WORK ITEM
Read through the listing, and wherever a line holds the word "blue", return it.

GIVEN ENTRIES

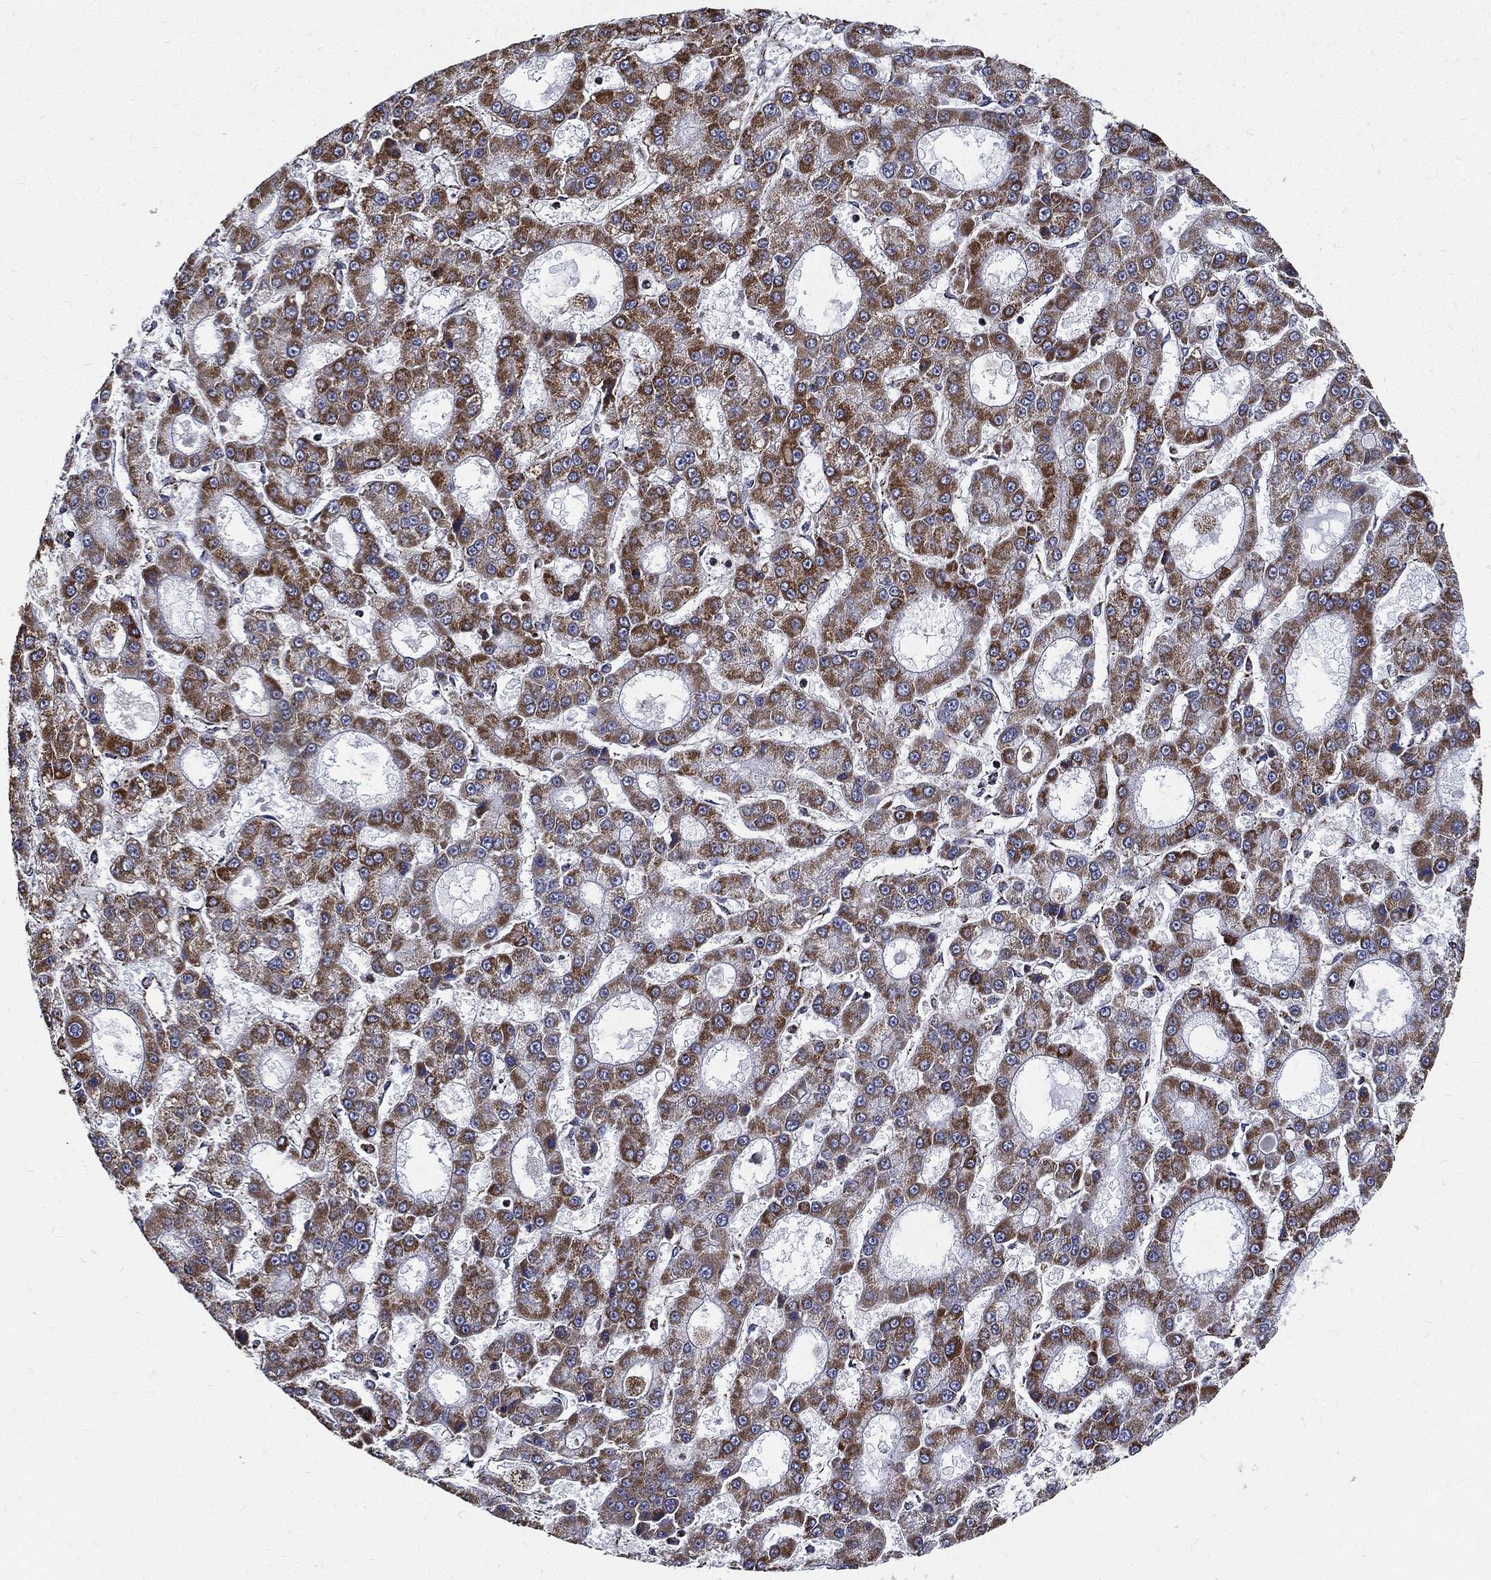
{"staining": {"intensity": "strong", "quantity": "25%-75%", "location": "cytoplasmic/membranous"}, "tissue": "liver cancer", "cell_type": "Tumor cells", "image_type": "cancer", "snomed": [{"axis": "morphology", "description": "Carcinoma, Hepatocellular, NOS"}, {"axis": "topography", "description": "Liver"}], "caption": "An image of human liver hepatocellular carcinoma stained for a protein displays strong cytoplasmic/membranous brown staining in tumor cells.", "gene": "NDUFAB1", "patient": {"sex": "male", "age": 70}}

...

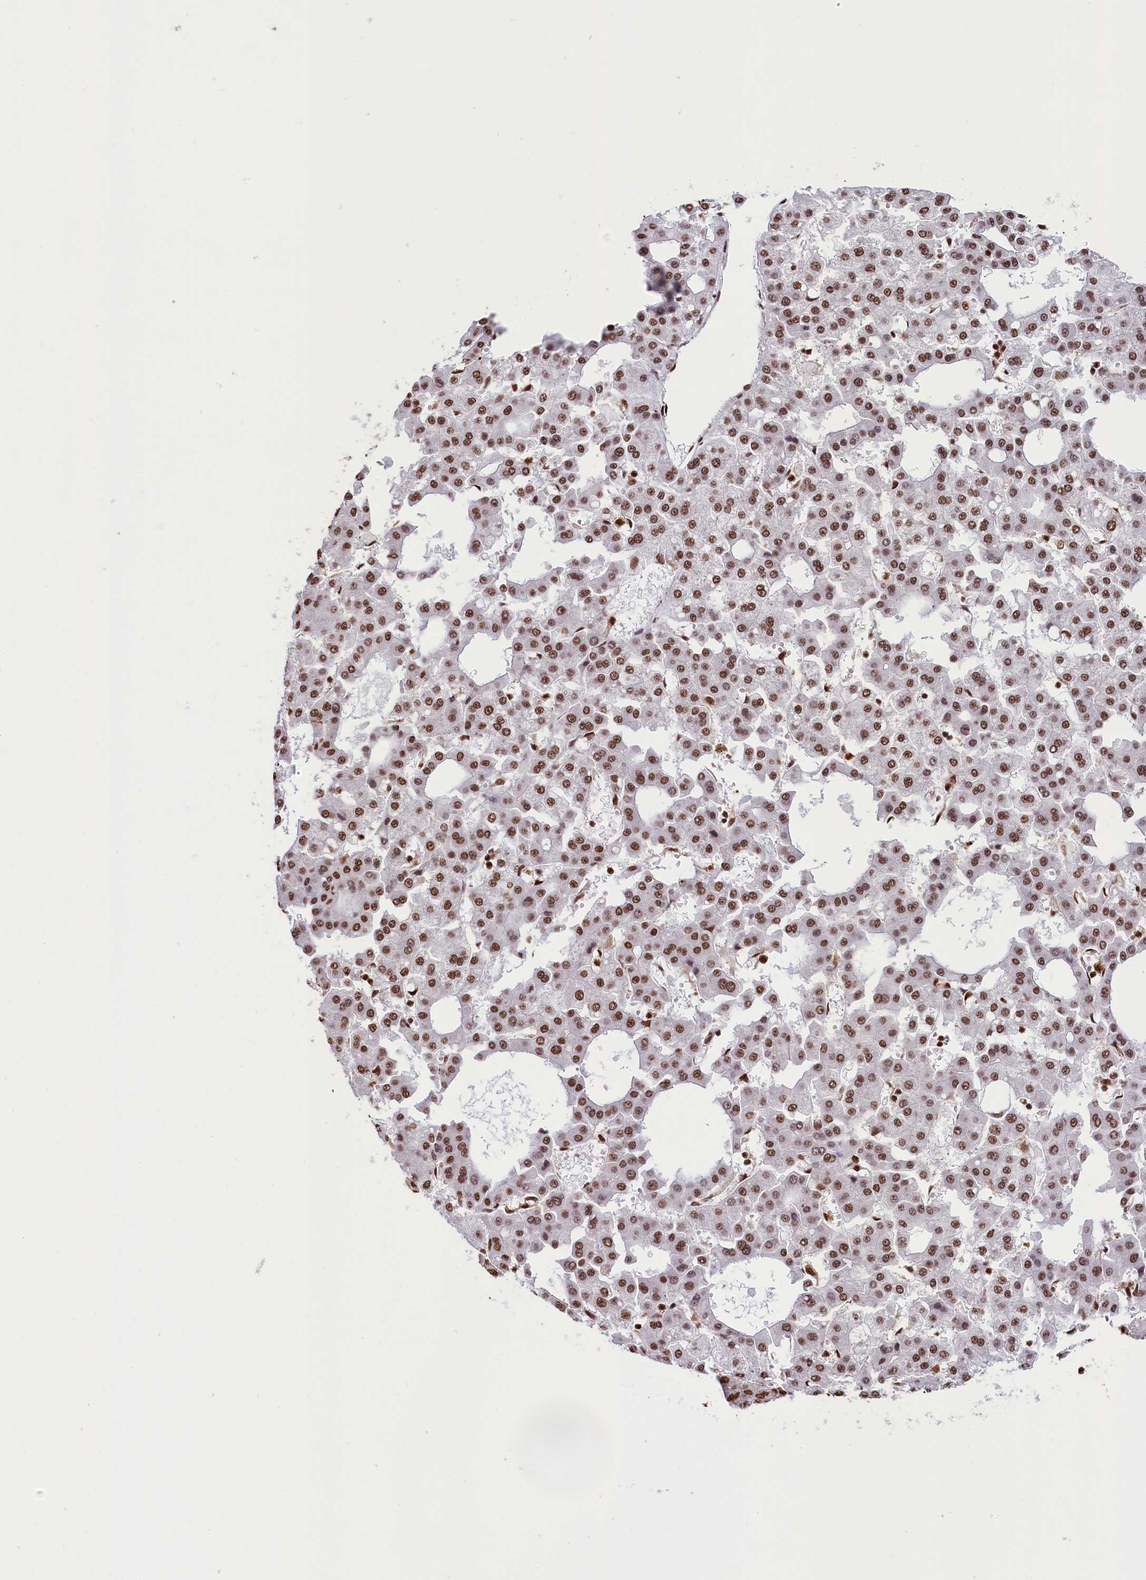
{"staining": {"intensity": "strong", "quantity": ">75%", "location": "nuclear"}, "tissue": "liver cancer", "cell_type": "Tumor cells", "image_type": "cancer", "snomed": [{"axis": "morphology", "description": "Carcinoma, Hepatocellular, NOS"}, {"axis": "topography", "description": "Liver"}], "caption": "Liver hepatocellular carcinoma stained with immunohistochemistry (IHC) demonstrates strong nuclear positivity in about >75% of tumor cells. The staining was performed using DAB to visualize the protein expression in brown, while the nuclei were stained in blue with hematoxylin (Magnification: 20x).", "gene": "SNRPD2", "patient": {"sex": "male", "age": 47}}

==

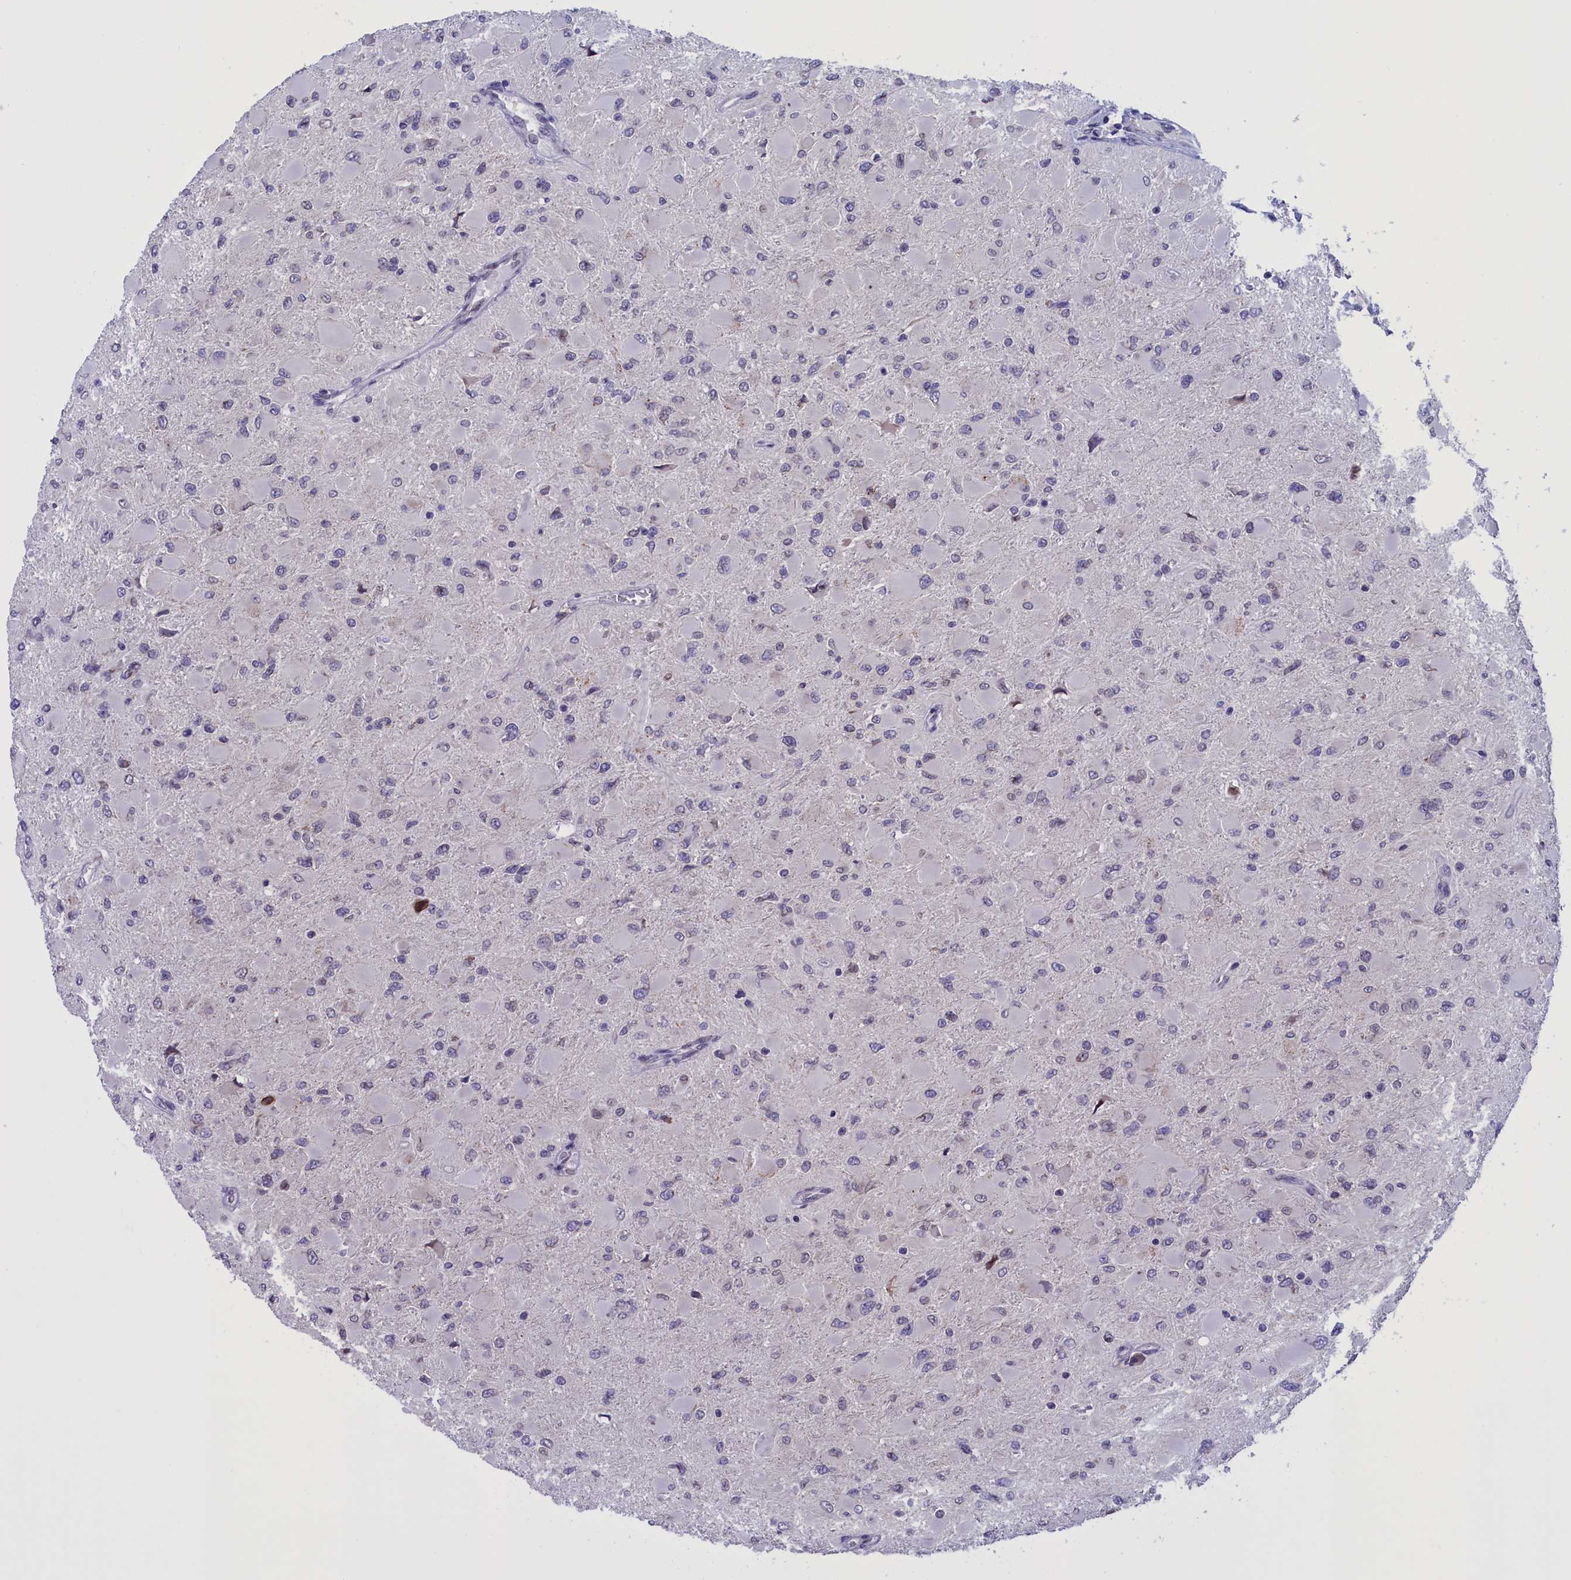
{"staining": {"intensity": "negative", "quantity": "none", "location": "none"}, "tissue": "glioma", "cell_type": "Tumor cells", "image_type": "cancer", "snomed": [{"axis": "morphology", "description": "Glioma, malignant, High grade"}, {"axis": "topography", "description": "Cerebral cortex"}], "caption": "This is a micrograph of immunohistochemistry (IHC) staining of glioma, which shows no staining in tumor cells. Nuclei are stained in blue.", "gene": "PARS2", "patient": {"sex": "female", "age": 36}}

SOLUTION FOR THIS PROBLEM
{"staining": {"intensity": "strong", "quantity": ">75%", "location": "nuclear"}, "tissue": "liver cancer", "cell_type": "Tumor cells", "image_type": "cancer", "snomed": [{"axis": "morphology", "description": "Carcinoma, Hepatocellular, NOS"}, {"axis": "topography", "description": "Liver"}], "caption": "Liver hepatocellular carcinoma stained with immunohistochemistry (IHC) demonstrates strong nuclear positivity in about >75% of tumor cells. The staining was performed using DAB to visualize the protein expression in brown, while the nuclei were stained in blue with hematoxylin (Magnification: 20x).", "gene": "SNRPD2", "patient": {"sex": "male", "age": 47}}
{"staining": {"intensity": "negative", "quantity": "none", "location": "none"}, "tissue": "glioma", "cell_type": "Tumor cells", "image_type": "cancer", "snomed": [{"axis": "morphology", "description": "Glioma, malignant, High grade"}, {"axis": "topography", "description": "Cerebral cortex"}], "caption": "This is a micrograph of immunohistochemistry (IHC) staining of glioma, which shows no staining in tumor cells. Nuclei are stained in blue.", "gene": "PARS2", "patient": {"sex": "female", "age": 36}}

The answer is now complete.